Miércoles, 26 de septiembre
TRAMPAS DE LA MEMORIA
Ayer, durante la comida para fallar el premio Emilio Alarcos
(de las deliberaciones, callo para no incurrir en revelación de secretos), se
me ocurrió recitarle a Luis Alberto de Cuenca uno de sus sonetos: “La otra
noche, después de la movida, / en la mesa de siempre me encontraste / y con
pocas palabras me quitaste / no sé si la cartera o si la vida”.
Me
interrumpió de inmediato: “Y con pocas palabras, no; y sin mediar palabra”.
¿Por qué
cambiaría yo una expresión por otra? Quizá porque inconscientemente me pareció
más verosímil que, si alguien, conocido o no, se acerca a la mesa en que uno
está sentado, lo primero que haga –antes de robarle no sé si la cartera o si la
vida– sea por lo menos saludar.
Recuerdo
docenas y docenas de poemas ajenos (ninguno propio) y me gusta citarlos al azar
de la conversación o de la escritura sin comprobar la cita, que no siempre es
exacta. Algún día me gustaría publicar una antología de la poesía española –y
universal traducida al español: el Verlaine de Díez-Canedo, el Li Po de Marcela
de Juan– tal como yo recuerdo los poemas, con pequeñas infidelidades que no siempre
los empeoran. Es lo que llamo el Taller de la Memoria.
A veces, y
eso es más grave, mi memoria no solo cambia el texto sino que cambia también al
autor. Unos versos que leí en la enciclopedia Álvarez, y que se me quedaron en
la memoria como todos los que leí en la infancia (“Bendito seas, Señor, / por
tu infinita bondad, / porque pones con amor, / sobre espinas de dolor, / rosas
de conformidad. / Gracias si queréis que mire, / gracias si queréis cegarme, /
gracias por todo y por nada, / y sea lo que queráis”) siempre se los atribuí a
José María Pemán hasta que el preciso registrador de la propiedad intelectual
que es José Cereijo me dijo que los cuatro primeros eran de Pemán, pero los
otros cuatro de Juan Ramón Jiménez. Y efectivamente, como pude comprobar,
forman parte de un poema, “Lo que Vos queráis, Señor”, en el que se dedicó a
plagiar al gaditano con algunas décadas de anticipación. Quizá pensaba en ese
poema Cernuda cuando mencionaba a José María Jiménez y Juan Ramón Pemán, entre
los colaboradores habituales de Caracola
y otras revistas españolas del franquismo.
Jueves, 27 de septiembre
UN TRIUNFADOR
“He sido el arquitecto de mi propio destino”, repito a menudo.

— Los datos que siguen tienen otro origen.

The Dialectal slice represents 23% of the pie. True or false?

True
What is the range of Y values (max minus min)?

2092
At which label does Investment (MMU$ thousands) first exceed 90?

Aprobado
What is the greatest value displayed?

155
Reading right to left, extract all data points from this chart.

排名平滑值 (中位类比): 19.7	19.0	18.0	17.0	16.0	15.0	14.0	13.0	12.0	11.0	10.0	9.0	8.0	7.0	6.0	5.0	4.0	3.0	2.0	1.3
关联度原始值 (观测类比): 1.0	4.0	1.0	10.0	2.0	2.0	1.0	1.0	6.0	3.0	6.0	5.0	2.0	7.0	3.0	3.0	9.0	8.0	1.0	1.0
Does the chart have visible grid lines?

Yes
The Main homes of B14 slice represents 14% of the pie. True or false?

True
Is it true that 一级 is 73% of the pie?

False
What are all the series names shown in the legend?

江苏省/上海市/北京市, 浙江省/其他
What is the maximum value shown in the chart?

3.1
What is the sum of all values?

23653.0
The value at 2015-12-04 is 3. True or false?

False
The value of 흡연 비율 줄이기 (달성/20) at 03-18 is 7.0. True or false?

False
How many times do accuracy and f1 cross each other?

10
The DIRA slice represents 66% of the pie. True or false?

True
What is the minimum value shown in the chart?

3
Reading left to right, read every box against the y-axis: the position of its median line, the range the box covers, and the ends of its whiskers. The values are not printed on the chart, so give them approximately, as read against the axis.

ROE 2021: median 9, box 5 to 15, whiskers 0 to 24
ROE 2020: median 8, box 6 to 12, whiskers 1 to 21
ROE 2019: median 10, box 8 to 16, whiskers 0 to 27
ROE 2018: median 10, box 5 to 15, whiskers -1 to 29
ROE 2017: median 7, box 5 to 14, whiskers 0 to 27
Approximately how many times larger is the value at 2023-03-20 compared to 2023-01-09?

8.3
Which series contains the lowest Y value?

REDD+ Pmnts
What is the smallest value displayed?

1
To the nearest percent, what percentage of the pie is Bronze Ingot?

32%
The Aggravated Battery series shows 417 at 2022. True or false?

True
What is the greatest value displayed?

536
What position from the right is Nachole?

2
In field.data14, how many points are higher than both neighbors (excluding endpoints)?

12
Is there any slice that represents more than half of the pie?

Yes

“Un mal arquitecto, por lo que parece”, se me puede responder observando la
destartalada leonera –libros por todas partes– en la que vivo solo, pero en la
mejor compañía.
No seré un
triunfador, pero sí un conformista y nadie más feliz con su triunfo que yo con
mi fracaso, que me permite seguir siendo impertinente abogado del diablo. que
es lo que más me divierte.
Viernes, 28 de septiembre
GÉNERO NEUTRO
Abro el buzón y me encuentro con EL Breve tratado sobre la estupidez humana, de Ricardo Moreno Catillo,
recién publicado por Fórcola. El título resulta sugestivo, así que comienzo a
leerlo de inmediato.
No es un
libro irónico como el Elogio de la locura
de Erasmo. El autor se cree realmente un valeroso Quijote enfrentado al
pensamiento único, que ha engendrado horrores como el nacionalismo y el
lenguaje inclusivo.
En el
prólogo, Francesc de Carreras arremete contra una de las mayores estupideces
del mundo contemporáneo: hablar de “hombres y mujeres” cuando se quiere hablar
de hombres y mujeres, de “compañeros y compañeras” cuando se quiere hablar de
compañeros y compañeras. Quien hace eso
“alberga un cierto grado de estupidez pues olvida que en gramática, además de
los géneros masculino y femenino, también está el neutro, lo cual permite
referirse a ambos sin ser repetitivo y confuso, es decir, facilitando la
comprensión, una de las funciones, sin duda la más importante, del lenguaje”.
¿Cuándo
decimos “los niños” para referirnos a niños y niñas empleamos el género neutro?
¿Dónde habrá estudiado gramática el bueno de Francesc de Carreras? ¿Y comenzar
una charla con un “señoras y señores” es repetitivo y confuso frente a la
claridad que aporta emplear “el género neutro” y decir solo “señores”?
Yo creía
que Francesc de Carreras era un autodidacta desinformado y por la Wikipedia me
entero de que es nada menos que catedrático de Derecho Constitucional y uno de
los fundadores de Ciudadanos. Pero todo eso no le impide hacer estrepitosamente
el ridículo en su prólogo. Del libro, mejor no hablar.